-------- Input material --------

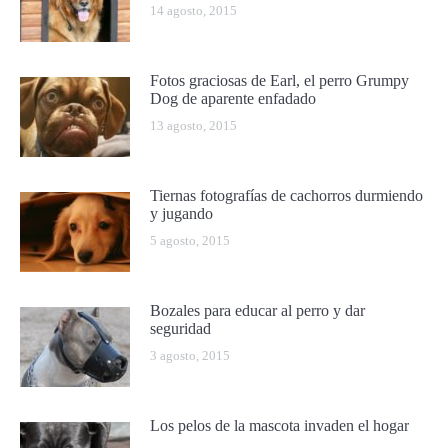
14 agosto, 2015
Fotos graciosas de Earl, el perro Grumpy
Dog de aparente enfadado
13 agosto, 2015
Tiernas fotografías de cachorros durmiendo
y jugando
5 agosto, 2015
Bozales para educar al perro y dar
seguridad
3 agosto, 2015
Los pelos de la mascota invaden el hogar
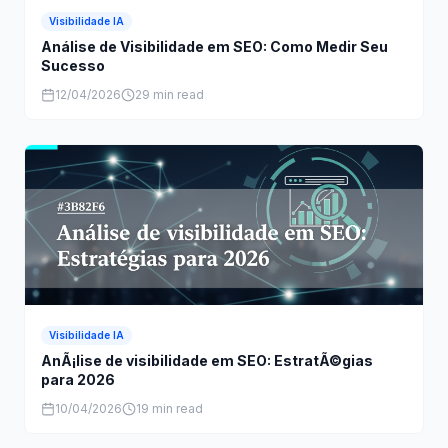
Visibilidade IA
Análise de Visibilidade em SEO: Como Medir Seu
Sucesso
12/04/2026
29 min read
Visibilidade IA
AnÃ¡lise de visibilidade em SEO: EstratÃ©gias
para 2026
10/04/2026
19 min read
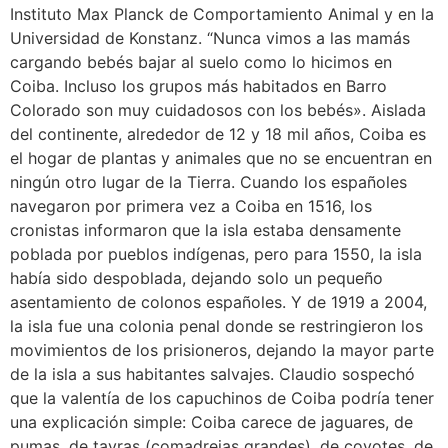
Instituto Max Planck de Comportamiento Animal y en la
Universidad de Konstanz. “Nunca vimos a las mamás
cargando bebés bajar al suelo como lo hicimos en
Coiba. Incluso los grupos más habitados en Barro
Colorado son muy cuidadosos con los bebés». Aislada
del continente, alrededor de 12 y 18 mil años, Coiba es
el hogar de plantas y animales que no se encuentran en
ningún otro lugar de la Tierra. Cuando los españoles
navegaron por primera vez a Coiba en 1516, los
cronistas informaron que la isla estaba densamente
poblada por pueblos indígenas, pero para 1550, la isla
había sido despoblada, dejando solo un pequeño
asentamiento de colonos españoles. Y de 1919 a 2004,
la isla fue una colonia penal donde se restringieron los
movimientos de los prisioneros, dejando la mayor parte
de la isla a sus habitantes salvajes. Claudio sospechó
que la valentía de los capuchinos de Coiba podría tener
una explicación simple: Coiba carece de jaguares, de
pumas, de tayras (comadrejas grandes), de coyotes, de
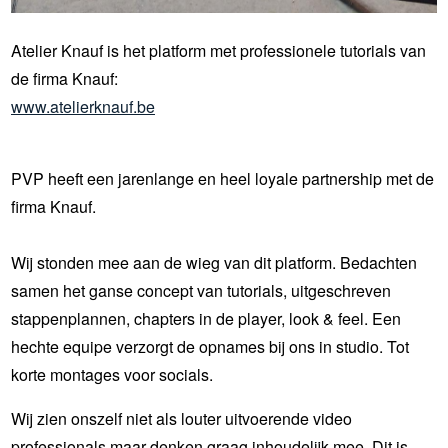
Atelier Knauf is het platform met professionele tutorials van
de firma Knauf:
www.atelierknauf.be
PVP heeft een jarenlange en heel loyale partnership met de
firma Knauf.
Wij stonden mee aan de wieg van dit platform. Bedachten
samen het ganse concept van tutorials, uitgeschreven
stappenplannen, chapters in de player, look & feel. Een
hechte equipe verzorgt de opnames bij ons in studio. Tot
korte montages voor socials.
Wij zien onszelf niet als louter uitvoerende video
professionals maar denken graag inhoudelijk mee. Dit is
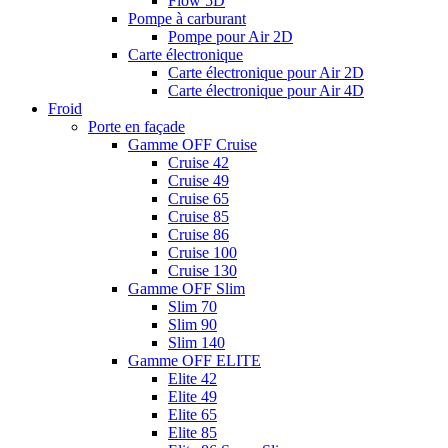
Flow 5D
Pompe à carburant
Pompe pour Air 2D
Carte électronique
Carte électronique pour Air 2D
Carte électronique pour Air 4D
Froid
Porte en façade
Gamme OFF Cruise
Cruise 42
Cruise 49
Cruise 65
Cruise 85
Cruise 86
Cruise 100
Cruise 130
Gamme OFF Slim
Slim 70
Slim 90
Slim 140
Gamme OFF ELITE
Elite 42
Elite 49
Elite 65
Elite 85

--------

Rewrite the text of the listing without the pictures, replacing "Cruise" with "Croisière" wherever it occurs and changing nothing else.

14 agosto, 2015
Fotos graciosas de Earl, el perro Grumpy
Dog de aparente enfadado
13 agosto, 2015
Tiernas fotografías de cachorros durmiendo
y jugando
5 agosto, 2015
Bozales para educar al perro y dar
seguridad
3 agosto, 2015
Los pelos de la mascota invaden el hogar
Visibilidade IA
Análise de Visibilidade em SEO: Como Medir Seu
Sucesso
12/04/2026
29 min read
Visibilidade IA
AnÃ¡lise de visibilidade em SEO: EstratÃ©gias
para 2026
10/04/2026
19 min read
Instituto Max Planck de Comportamiento Animal y en la
Universidad de Konstanz. “Nunca vimos a las mamás
cargando bebés bajar al suelo como lo hicimos en
Coiba. Incluso los grupos más habitados en Barro
Colorado son muy cuidadosos con los bebés». Aislada
del continente, alrededor de 12 y 18 mil años, Coiba es
el hogar de plantas y animales que no se encuentran en
ningún otro lugar de la Tierra. Cuando los españoles
navegaron por primera vez a Coiba en 1516, los
cronistas informaron que la isla estaba densamente
poblada por pueblos indígenas, pero para 1550, la isla
había sido despoblada, dejando solo un pequeño
asentamiento de colonos españoles. Y de 1919 a 2004,
la isla fue una colonia penal donde se restringieron los
movimientos de los prisioneros, dejando la mayor parte
de la isla a sus habitantes salvajes. Claudio sospechó
que la valentía de los capuchinos de Coiba podría tener
una explicación simple: Coiba carece de jaguares, de
pumas, de tayras (comadrejas grandes), de coyotes, de
Atelier Knauf is het platform met professionele tutorials van
de firma Knauf:
www.atelierknauf.be
PVP heeft een jarenlange en heel loyale partnership met de
firma Knauf.
Wij stonden mee aan de wieg van dit platform. Bedachten
samen het ganse concept van tutorials, uitgeschreven
stappenplannen, chapters in de player, look & feel. Een
hechte equipe verzorgt de opnames bij ons in studio. Tot
korte montages voor socials.
Wij zien onszelf niet als louter uitvoerende video
professionals maar denken graag inhoudelijk mee. Dit is
Flow 5D
Pompe à carburant
Pompe pour Air 2D
Carte électronique
Carte électronique pour Air 2D
Carte électronique pour Air 4D
Froid
Porte en façade
Gamme OFF Croisière
Croisière 42
Croisière 49
Croisière 65
Croisière 85
Croisière 86
Croisière 100
Croisière 130
Gamme OFF Slim
Slim 70
Slim 90
Slim 140
Gamme OFF ELITE
Elite 42
Elite 49
Elite 65
Elite 85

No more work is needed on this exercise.